→ WHAT NEEDS TO BE DONE: Among the entries, which lines carry the string "camera"? Copy each of them.

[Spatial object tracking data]
========================================================================

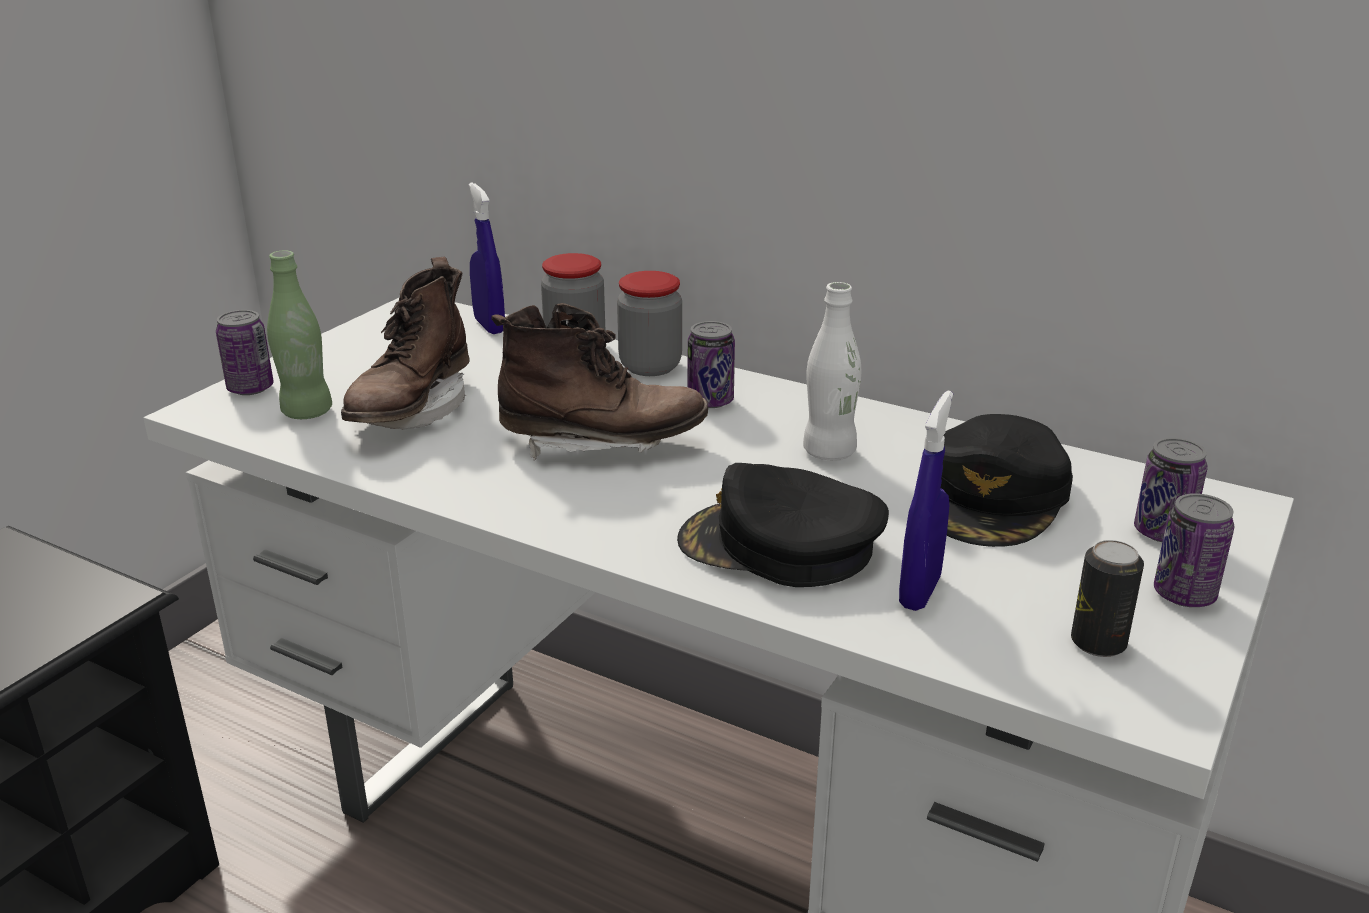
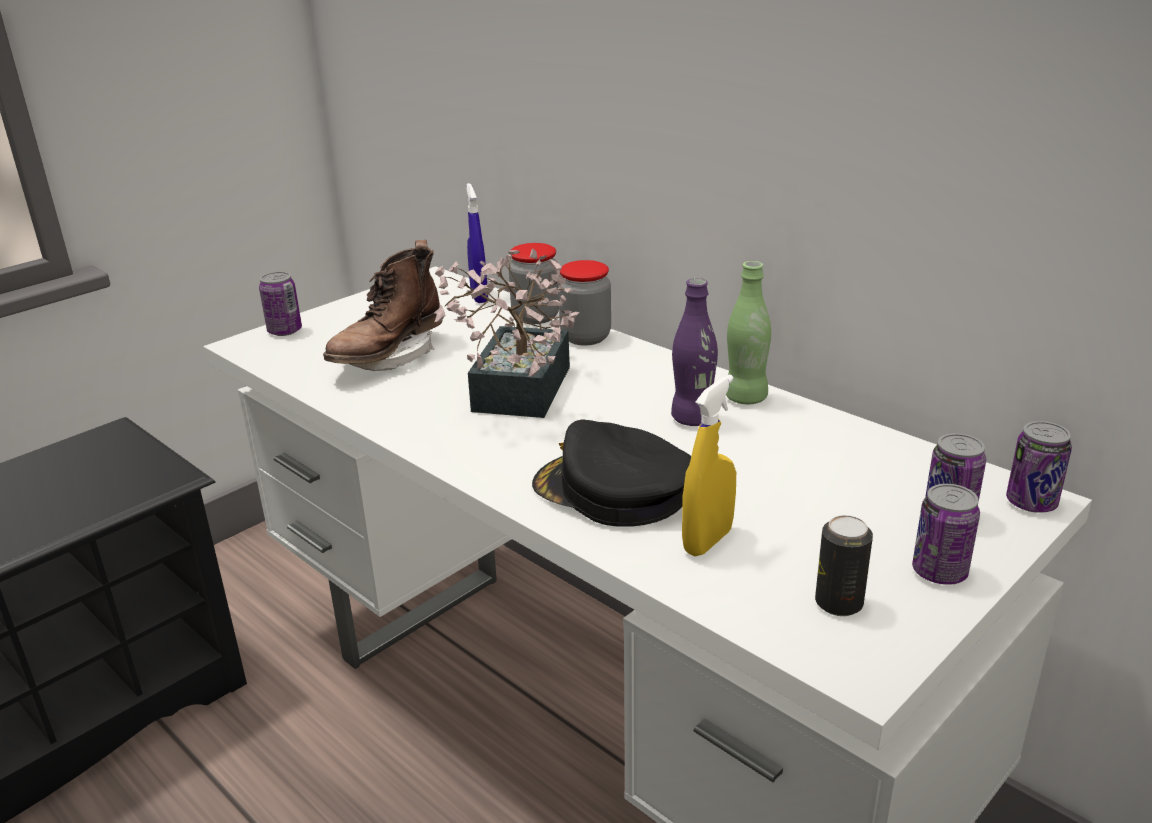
camera: 15 degrees right, 0 degrees up
green bottle [267,250,332,419] -> green bottle moved to [726,261,771,404]
brown boot [491,303,708,461] -> potted plant [434,249,579,418]
can [688,321,735,408] -> can moved to [1006,421,1072,512]
white bottle [803,282,861,460] -> purple bottle [671,278,718,426]
blue spray bottle [899,391,953,611] -> yellow spray bottle [682,374,736,556]
black cap [941,414,1073,547] -> none

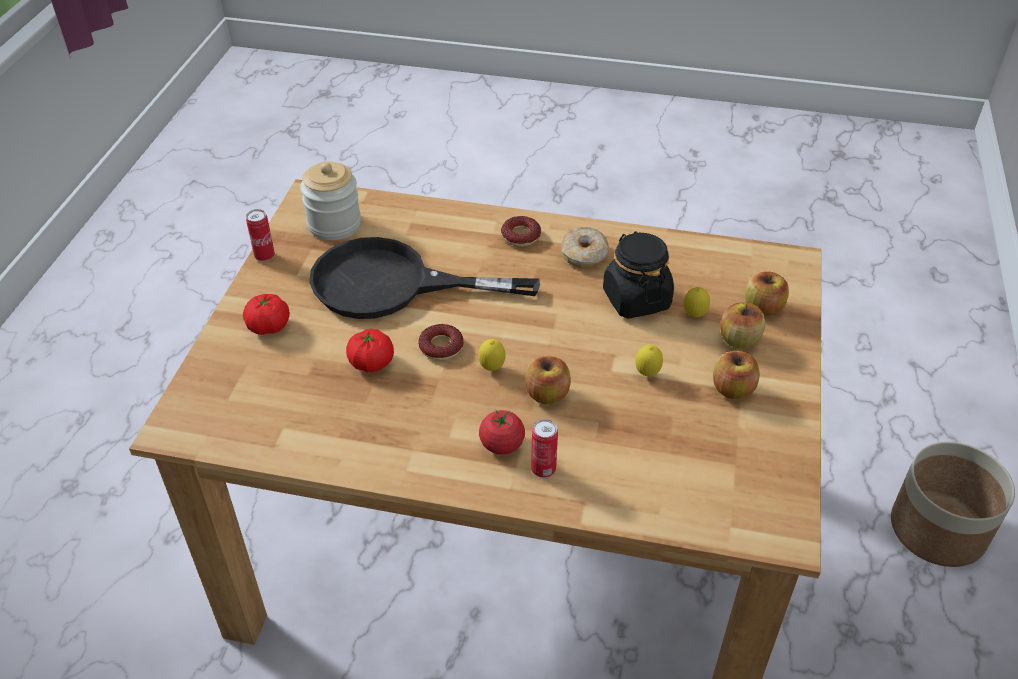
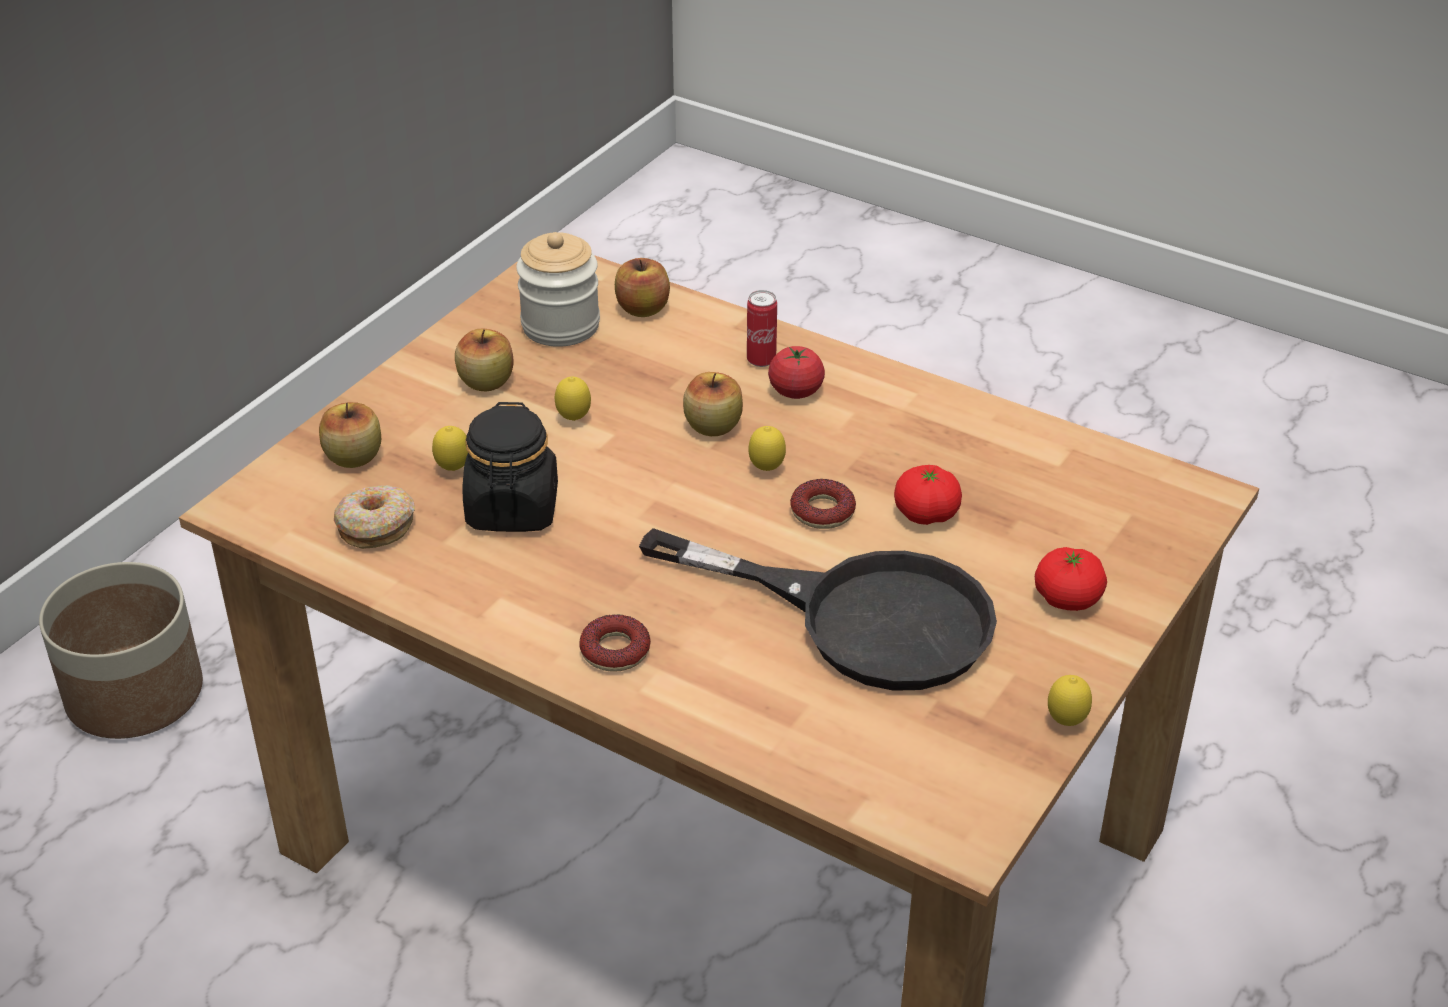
camera: 160 degrees left, 5 degrees down
can [246,209,275,261] -> lemon [1048,675,1092,726]
jar [300,162,361,240] -> jar moved to [516,232,600,347]
donut [562,227,609,269] -> donut moved to [334,485,415,549]
apple [720,302,765,349] -> apple moved to [615,258,670,317]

========================================================================

→ WRITTEN SOLUTION:
camera: 15 degrees right, 0 degrees up
camera: 160 degrees left, 5 degrees down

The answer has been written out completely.